## Directions for this task:
Rename "common name" to "vernacular name" in the lines of every item below, keeping everything else the same. Leave the pictures out of your answer.

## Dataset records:
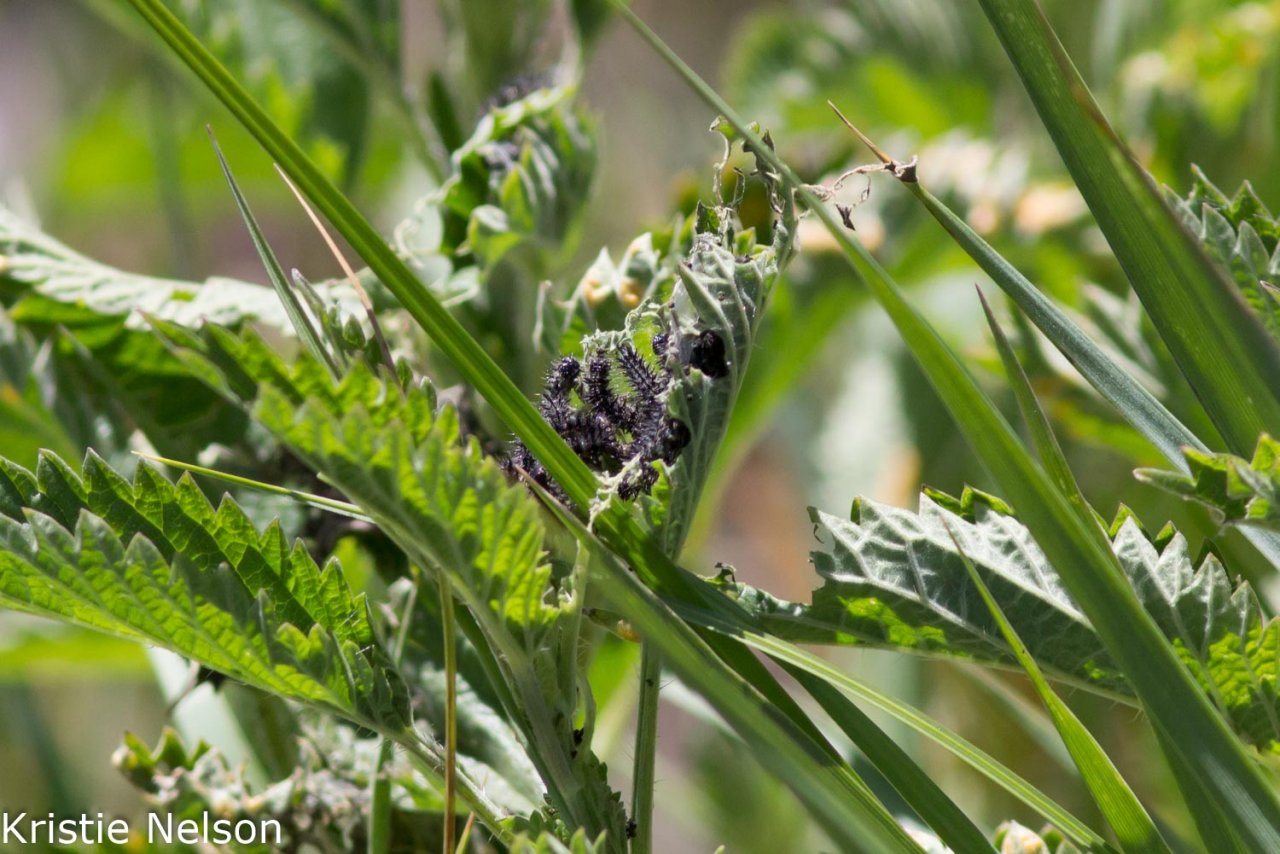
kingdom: Animalia
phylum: Arthropoda
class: Insecta
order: Lepidoptera
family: Nymphalidae
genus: Aglais
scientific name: Aglais milberti
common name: Milbert's Tortoiseshell
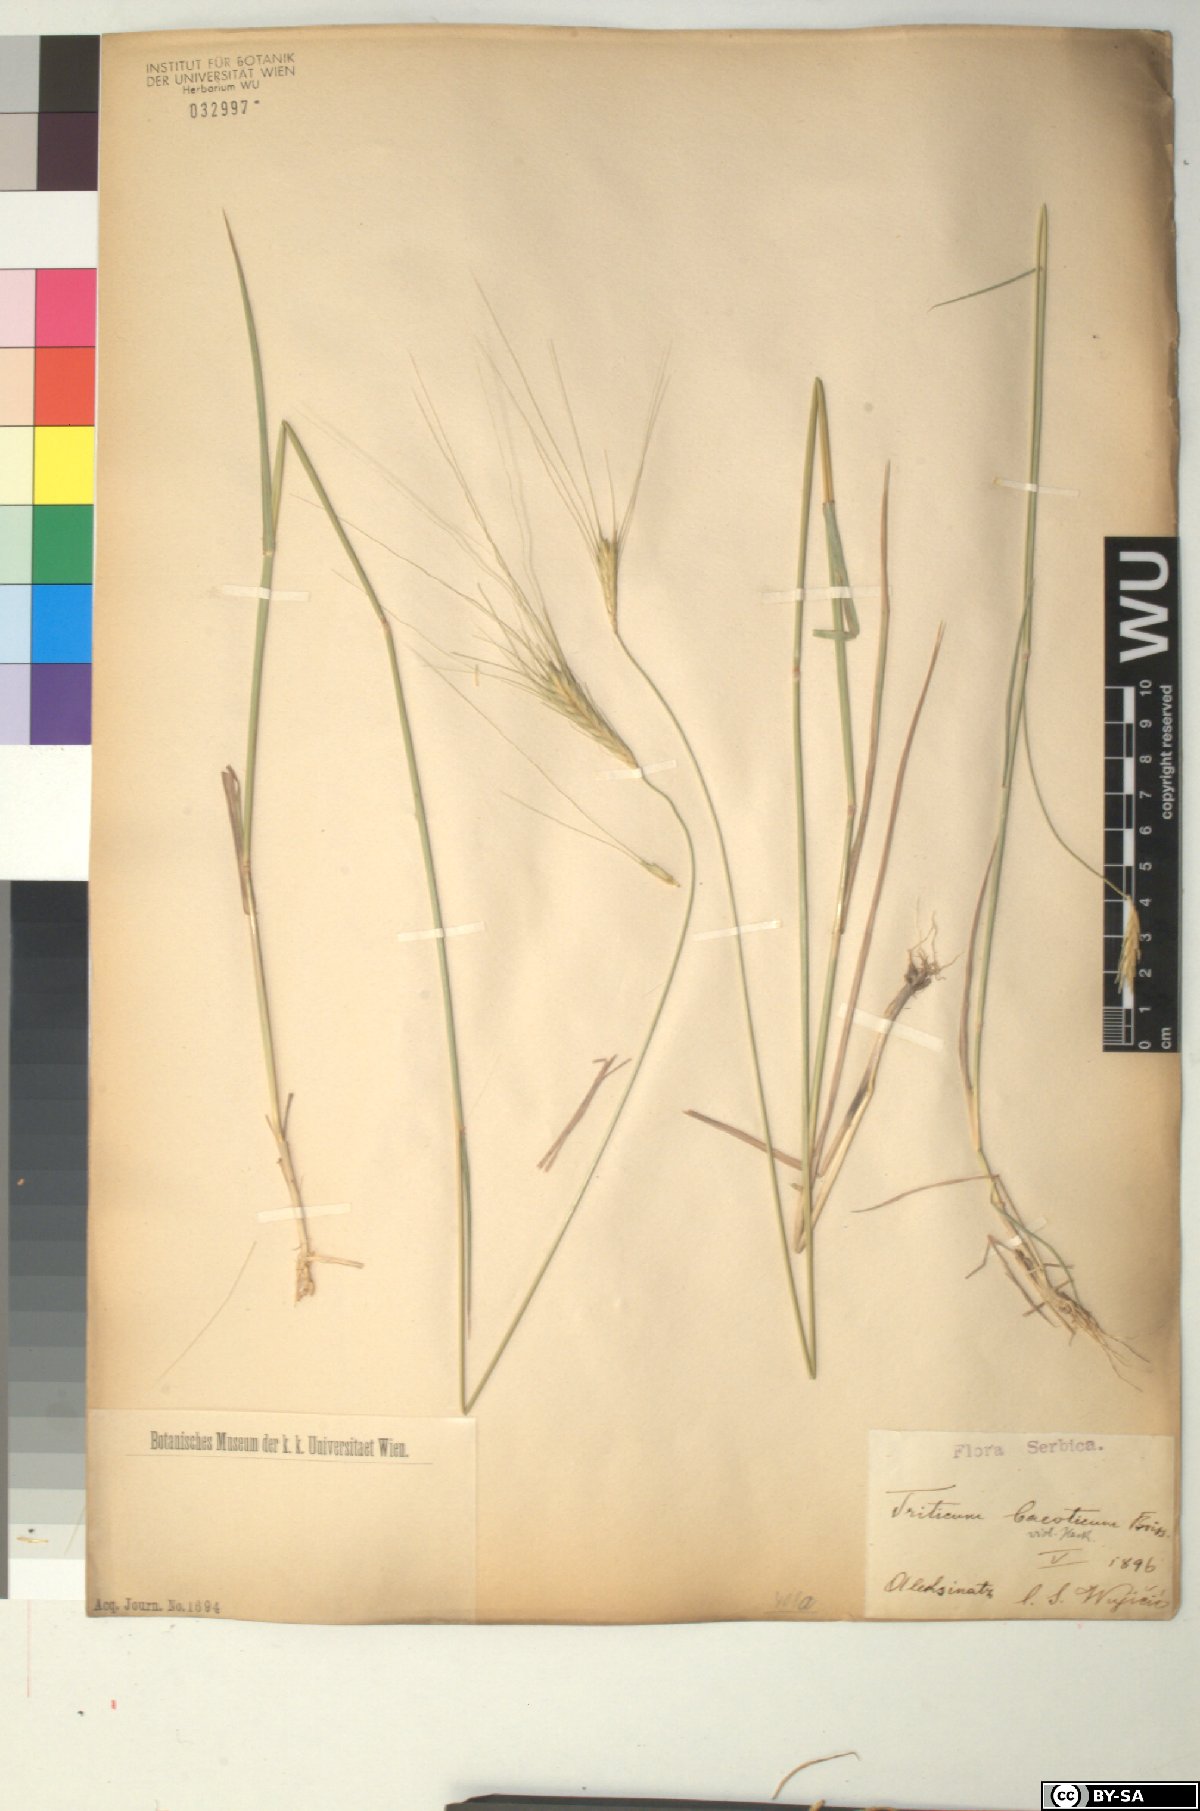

## Answer to this problem:
kingdom: Animalia
phylum: Arthropoda
class: Insecta
order: Lepidoptera
family: Nymphalidae
genus: Aglais
scientific name: Aglais milberti
vernacular name: Milbert's Tortoiseshell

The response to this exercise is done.